Sasajiscymnus tsugae, formerly Pseudoscymnus tsugae, is a species of insect in the family Coccinellidae. It feeds on the hemlock woolly adelgid.

==Taxonomy==
The species was first described by Hiroyuki Sasaji and Mark S. McClure in 1997 as Pseudoscymnus tsugae. It was later discovered that the genus name Pseudoscymnus (published for Coccinellidae in 1962) was already in use for a genus of shark, and in 2004 the replacement name Sasajiscymnus was published by Natalia Vandenberg, hence this species became Sasajiscymnus tsugae.

==History==
The species is a biological control method for the hemlock woolly adelgid, Adelges tsugae, in North America, an invasive species that threatens the eastern hemlock, Tsuga canadensis and the Carolina hemlock, Tsuga caroliniana. S. tsugae is a black lady beetle that is relatively host-specific, feeding only on three known aldegid species, including hemlock woolly adelgid. This beetle was discovered in 1992 while feeding on hemlock woolly adelgid in its natural range of Japan. Since 1995, the Pennsylvania Department of Conservation and Natural Resources's Bureau of Forestry has released hundreds of thousands of adult S. tsugae beetles into affected hemlock forests of the eastern United States to determine its effectiveness at controlling the spread of the adelgid.

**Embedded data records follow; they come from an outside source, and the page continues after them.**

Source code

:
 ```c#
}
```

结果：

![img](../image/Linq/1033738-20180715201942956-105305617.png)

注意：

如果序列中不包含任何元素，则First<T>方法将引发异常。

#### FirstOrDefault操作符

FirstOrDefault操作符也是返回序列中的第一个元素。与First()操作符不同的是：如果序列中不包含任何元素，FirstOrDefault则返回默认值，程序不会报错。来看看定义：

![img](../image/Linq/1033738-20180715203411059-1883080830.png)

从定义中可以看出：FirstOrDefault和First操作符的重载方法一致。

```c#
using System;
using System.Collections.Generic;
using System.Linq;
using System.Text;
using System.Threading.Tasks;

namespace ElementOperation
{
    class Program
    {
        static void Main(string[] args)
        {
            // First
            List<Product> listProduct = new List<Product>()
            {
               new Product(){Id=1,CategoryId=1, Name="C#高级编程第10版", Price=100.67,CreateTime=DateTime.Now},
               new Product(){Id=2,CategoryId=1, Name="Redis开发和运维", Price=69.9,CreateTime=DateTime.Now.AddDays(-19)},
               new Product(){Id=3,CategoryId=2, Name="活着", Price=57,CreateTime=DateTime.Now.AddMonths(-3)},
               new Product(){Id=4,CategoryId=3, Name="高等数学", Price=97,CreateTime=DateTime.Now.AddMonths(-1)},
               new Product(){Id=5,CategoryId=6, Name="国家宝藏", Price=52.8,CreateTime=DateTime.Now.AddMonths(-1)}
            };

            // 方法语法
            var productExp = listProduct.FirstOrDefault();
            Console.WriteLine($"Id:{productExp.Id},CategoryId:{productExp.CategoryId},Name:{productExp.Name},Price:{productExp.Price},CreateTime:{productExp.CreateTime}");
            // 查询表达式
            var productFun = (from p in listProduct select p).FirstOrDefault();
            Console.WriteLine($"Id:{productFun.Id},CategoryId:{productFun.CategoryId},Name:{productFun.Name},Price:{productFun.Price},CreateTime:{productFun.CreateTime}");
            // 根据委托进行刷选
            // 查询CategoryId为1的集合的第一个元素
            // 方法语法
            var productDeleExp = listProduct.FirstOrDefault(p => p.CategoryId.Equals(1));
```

From 1995 to 1997, experiments in Connecticut and Virginia found that releasing adult Sasajiscymnus tsugae beetles into infested hemlock stands resulted in a 47 to 88 percent reduction in adelgid densities within five months of introduction. The beetle's lifecycle is in parallel to the lifecycle of the hemlock woolly adelgid. Both lay eggs in the spring and hatching occurs nearly simultaneously. When hatched, S. tsugae larvae are highly mobile and feed on hemlock woolly adelgid eggs and larvae. Each S. tsugae larva can effectively consume about 500 adelgid eggs or nearly 100 developing adelgid nymphs.

==Description==
Adult S. tsugae are oval-shaped and are about 1.1 mm wide by 1.7 mm long. They are entirely black and are pubescent on their upper surface. Eggs are reddish-orange in color, oval-shaped, and 0.25 mm wide by 0.48 mm long inside an opalescent chorion. The eggs are usually laid individually or in small groups in bark crevices and in the scales of buds. The larvae grow from about 1.1 mm to 2.7 mm during their four developmental instars. They change color from reddish-brown to gray as they mature. The pupa is about 1.1 mm wide and 1.9 mm long and is reddish-brown color. The adults emerge as a light golden brown color and then to jet black after about one day.